Insteon also has a role in Apple’s developing HomeKit platform, which is expected to allow users to control locks, lights, cameras, doors, thermostats, plugs and switches at home from a single iPhone app.

The strategic relationship with the tight-lipped Cupertino-based company could be a boon for Insteon, which Gerber said has developed a HomeKit application and related hardware.

“It’s a very important relationship,” he said, declining to discuss specifics of the deal. “This was a wonderful validation in the work that we’ve done and the work that we’re doing.”

Apple retail stores don’t carry Insteon products, but that could change with the HomeKit release.

Irvine-based Broadcom Corp. is also in line to benefit from the HomeKit launch as a primary supplier of firmware-loaded chips, which ensure product certification in Apple’s closely guarded supply chain and consumer ecosystem.

Insteon doesn’t disclose revenue, but the Business Journal estimates that parent SmartLabs Inc. has annual sales exceeding $200 million, which includes sales from its Smarthome retail store.

Smarthome shares Insteon’s headquarters on Millikan Avenue near John Wayne Airport and sells its products.

Employees, History

The company employs about 120 in Irvine and recently leased a condominium in San Francisco used for press events and demonstrations.

SmartLabs was established as an electronics catalog company in 1992 by entrepreneur Joe Dada in his Newport Beach condo.

Smarthome, launched a year later in Costa Mesa, runs one of the longest-running online stores, with more than 13,000 products that include quirky home gadgets. Most of the devices were designed to automate household electronics, including thermostats, pool filters, light switches, security systems, door locks, timers and monitoring gear.

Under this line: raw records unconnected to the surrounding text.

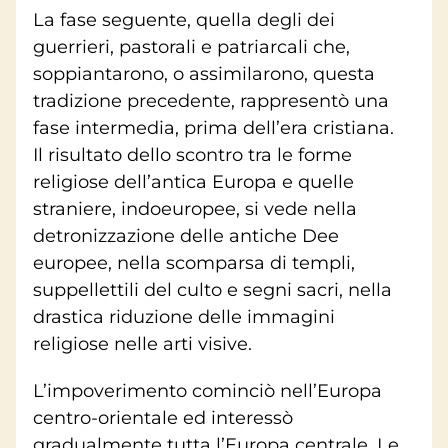
La fase seguente, quella degli dei
guerrieri, pastorali e patriarcali che,
soppiantarono, o assimilarono, questa
tradizione precedente, rappresentò una
fase intermedia, prima dell’era cristiana.
Il risultato dello scontro tra le forme
religiose dell’antica Europa e quelle
straniere, indoeuropee, si vede nella
detronizzazione delle antiche Dee
europee, nella scomparsa di templi,
suppellettili del culto e segni sacri, nella
drastica riduzione delle immagini
religiose nelle arti visive.
L’impoverimento cominciò nell’Europa
centro-orientale ed interessò
gradualmente tutta l’Europa centrale. Le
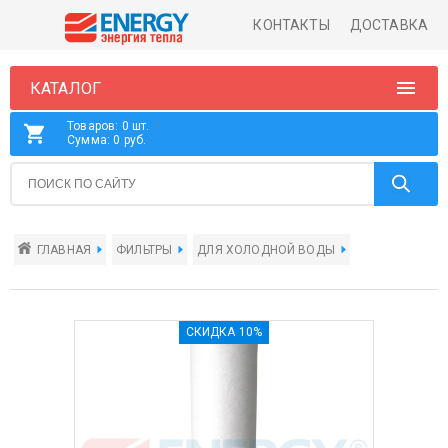
КОНТАКТЫ
ДОСТАВКА
КАТАЛОГ
Товаров: 0 шт.
Сумма: 0 руб.
ГЛАВНАЯ
ФИЛЬТРЫ
ДЛЯ ХОЛОДНОЙ ВОДЫ
СКИДКА 10%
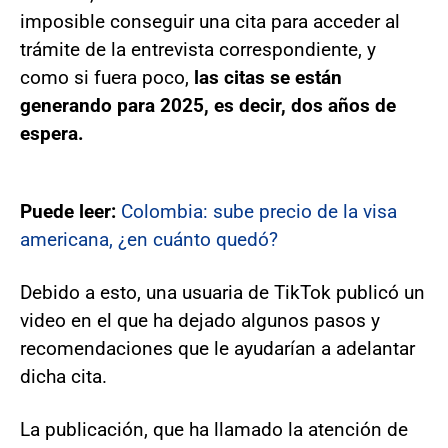
imposible conseguir una cita para acceder al
trámite de la entrevista correspondiente, y
como si fuera poco,
las citas se están
generando para 2025, es decir, dos años de
espera.
Puede leer:
Colombia: sube precio de la visa
americana, ¿en cuánto quedó?
Debido a esto, una usuaria de TikTok publicó un
video en el que ha dejado algunos pasos y
recomendaciones que le ayudarían a adelantar
dicha cita.
La publicación, que ha llamado la atención de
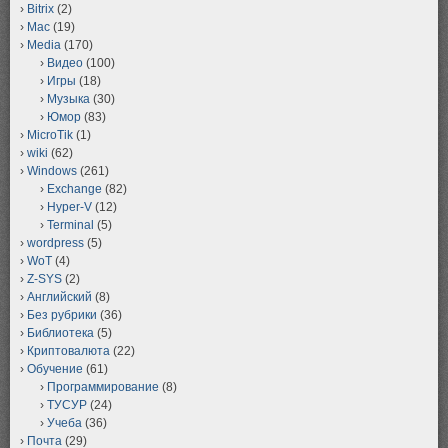
Bitrix
(2)
Mac
(19)
Media
(170)
Видео
(100)
Игры
(18)
Музыка
(30)
Юмор
(83)
MicroTik
(1)
wiki
(62)
Windows
(261)
Exchange
(82)
Hyper-V
(12)
Terminal
(5)
wordpress
(5)
WoT
(4)
Z-SYS
(2)
Английский
(8)
Без рубрики
(36)
Библиотека
(5)
Криптовалюта
(22)
Обучение
(61)
Программирование
(8)
ТУСУР
(24)
Учеба
(36)
Почта
(29)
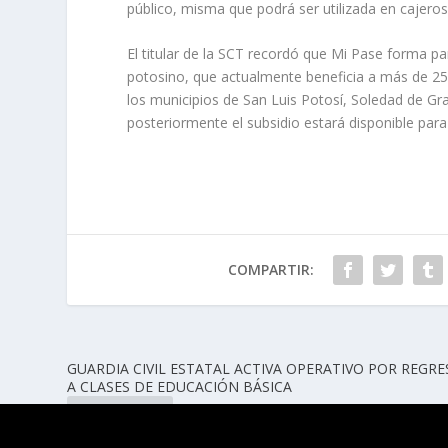
público, misma que podrá ser utilizada en cajero
El titular de la SCT recordó que Mi Pase forma pa
potosino, que actualmente beneficia a más de 25
los municipios de San Luis Potosí, Soledad de G
posteriormente el subsidio estará disponible para 
COMPARTIR:
GUARDIA CIVIL ESTATAL ACTIVA OPERATIVO POR REGR
A CLASES DE EDUCACIÓN BÁSICA
ANTERIOR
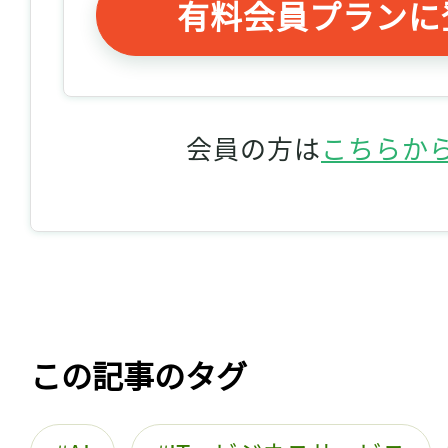
有料会員プランに
会員の方は
こちらか
この記事のタグ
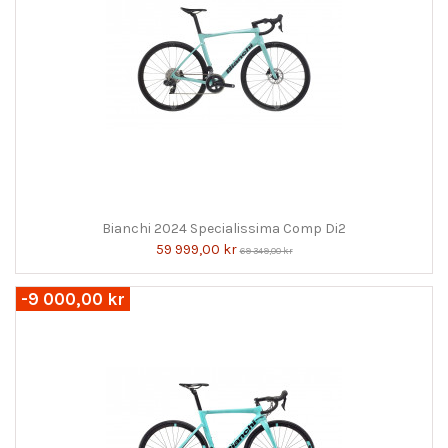
Bianchi 2024 Specialissima Comp Di2
59 999,00 kr
69 349,00 kr
-9 000,00 kr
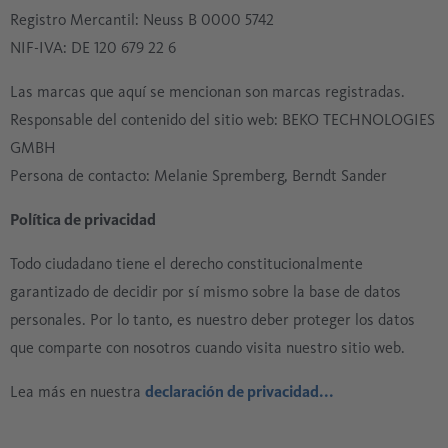
Registro Mercantil: Neuss B 0000 5742
NIF-IVA: DE 120 679 22 6
Las marcas que aquí se mencionan son marcas registradas.
Responsable del contenido del sitio web: BEKO TECHNOLOGIES
GMBH
Persona de contacto: Melanie Spremberg, Berndt Sander
Política de privacidad
Todo ciudadano tiene el derecho constitucionalmente
garantizado de decidir por sí mismo sobre la base de datos
personales. Por lo tanto, es nuestro deber proteger los datos
que comparte con nosotros cuando visita nuestro sitio web.
Lea más en nuestra
declaración de privacidad...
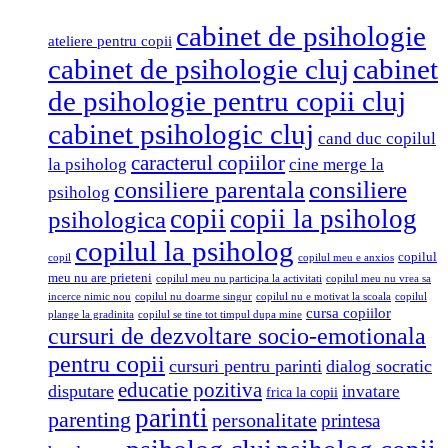
cabinet de psihologie
ateliere pentru copii
cabinet de psihologie cluj
cabinet
de psihologie pentru copii cluj
cabinet psihologic cluj
cand duc copilul
caracterul copiilor
la psiholog
cine merge la
consiliere parentala
consiliere
psiholog
copii
copii la psiholog
psihologica
copilul la psiholog
copilul
copil
copilul meu e anxios
meu nu are prieteni
copilul meu nu participa la activitati
copilul meu nu vrea sa
incerce nimic nou
copilul nu doarme singur
copilul nu e motivat la scoala
copilul
cursa copiilor
plange la gradinita
copilul se tine tot timpul dupa mine
cursuri de dezvoltare socio-emotionala
pentru copii
cursuri pentru parinti
dialog socratic
educatie pozitiva
disputare
invatare
frica la copii
parinti
parenting
personalitate
printesa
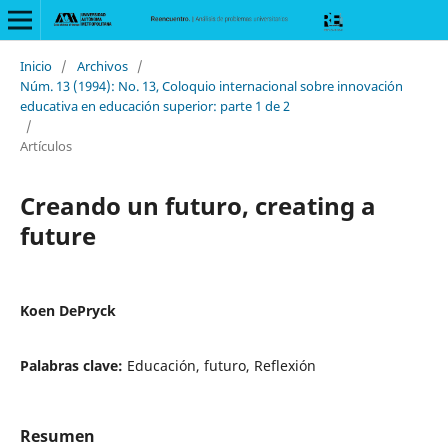
Inicio
/
Archivos
/
Núm. 13 (1994): No. 13, Coloquio internacional sobre innovación
educativa en educación superior: parte 1 de 2
/
Artículos
Creando un futuro, creating a
future
Koen DePryck
Palabras clave:
Educación, futuro, Reflexión
Resumen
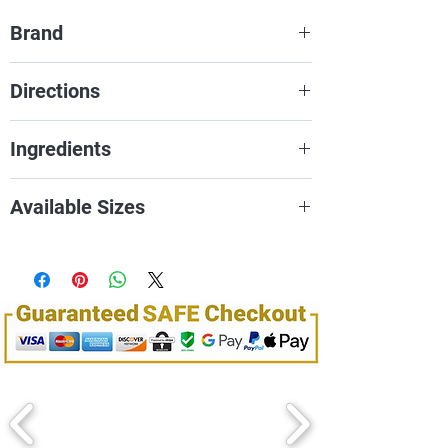
Brand
Maxi Light
Directions
Use as desired on your face and/or
Ingredients
body.
Refer to product.
Available Sizes
110g / 3.8oZ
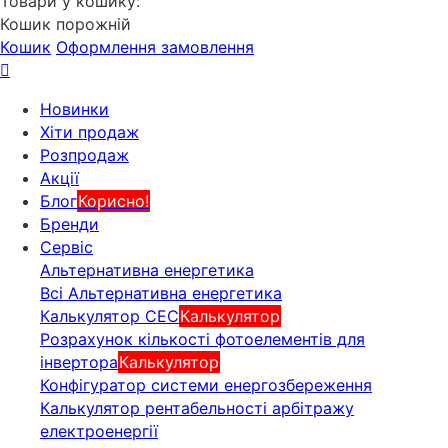
Товари у кошику:
Кошик порожній
Кошик
Оформлення замовлення
Новинки
Хіти продаж
Розпродаж
Акції
Блог
Корисно!
Бренди
Сервіс
Альтернативна енергетика
Всі Альтернативна енергетика
Калькулятор СЕС
Калькулятор
Розрахунок кількості фотоелементів для
інвертора
Калькулятор
Конфігуратор системи енергозбереження
Калькулятор рентабельності арбітражу
електроенергії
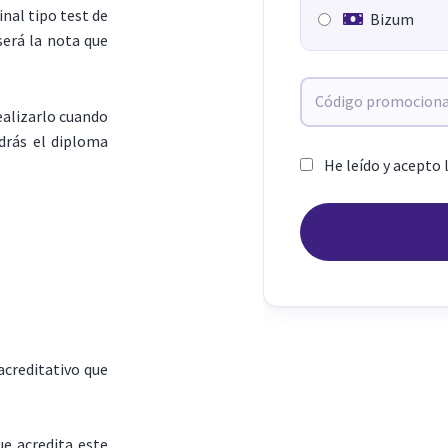
nal tipo test de
Bizum
será la nota que
ealizarlo cuando
drás el diploma
He leído y acepto 
acreditativo que
ue acredita este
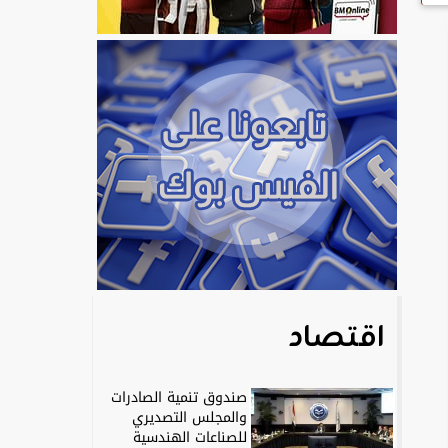
اقتصاد
صندوق تنمية الصادرات
والمجلس التصديري
للصناعات الهندسية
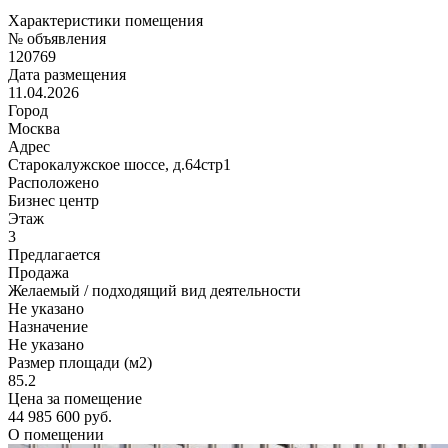
Характеристики помещения
№ объявления
120769
Дата размещения
11.04.2026
Город
Москва
Адрес
Старокалужское шоссе, д.64стр1
Расположено
Бизнес центр
Этаж
3
Предлагается
Продажа
Желаемый / подходящий вид деятельности
Не указано
Назначение
Не указано
Размер площади (м2)
85.2
Цена за помещение
44 985 600 руб.
О помещении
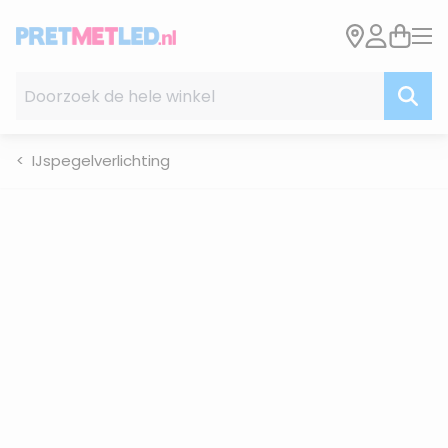
Ga naar de inhoud
Doorzoek de hele winkel
IJspegelverlichting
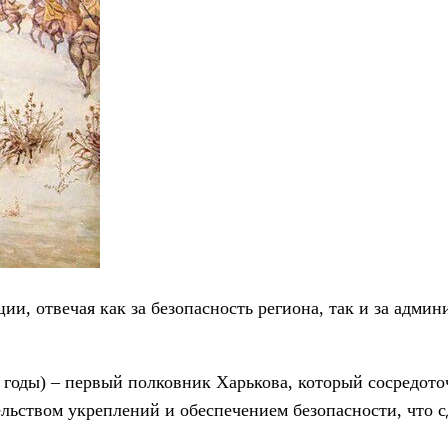
и, отвечая как за безопасность региона, так и за админ
годы) – первый полковник Харькова, который сосредото
льством укреплений и обеспечением безопасности, что 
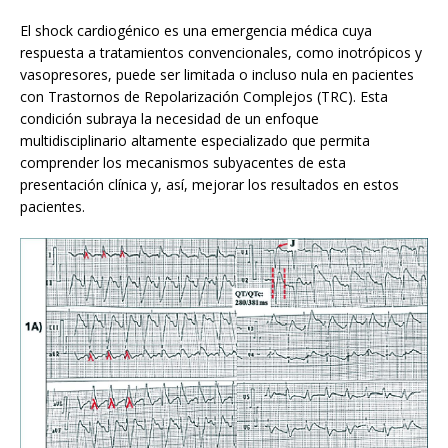
El shock cardiogénico es una emergencia médica cuya
respuesta a tratamientos convencionales, como inotrópicos y
vasopresores, puede ser limitada o incluso nula en pacientes
con Trastornos de Repolarización Complejos (TRC). Esta
condición subraya la necesidad de un enfoque
multidisciplinario altamente especializado que permita
comprender los mecanismos subyacentes de esta
presentación clínica y, así, mejorar los resultados en estos
pacientes.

The first outside distribution deal of its own products came in 2003 with Best Buy.

Insteon was launched in 2005 to develop a protocol for various companies’ devices to talk to each other.

It also started to manufacture products under the Insteon brand, developing products that employ dual-band technology that uses existing household power lines and radio-frequency communication rather than relying solely on spotty Wi-Fi connections and routers to power the hub.

“The brains of the automation are in the device, not in the hub,” Gerber said. “We’ve been doing this for so many years, we’ve learned what works and what doesn’t.”

Projections

Insteon was an early entry in what’s now referred to as the Internet of Things market, a red-hot segment that is expected to explode to $7.1 trillion in global sales from related components and equipment by 2020, up 273% from last year, according to Massachusetts-based market researcher International Data Corp.

By then, according to Morgan Stanley, it’s expected that about 75 billion products—ranging from washing machines to lighting systems and personal health sensors—will be connected to the Internet.

“There has been this grand, focused spotlight on home automation, and that rising tide has lifted us and everybody else,” Insteon’s Gerber said. “Our lives are connected socially. Why not connect all the things in your house?”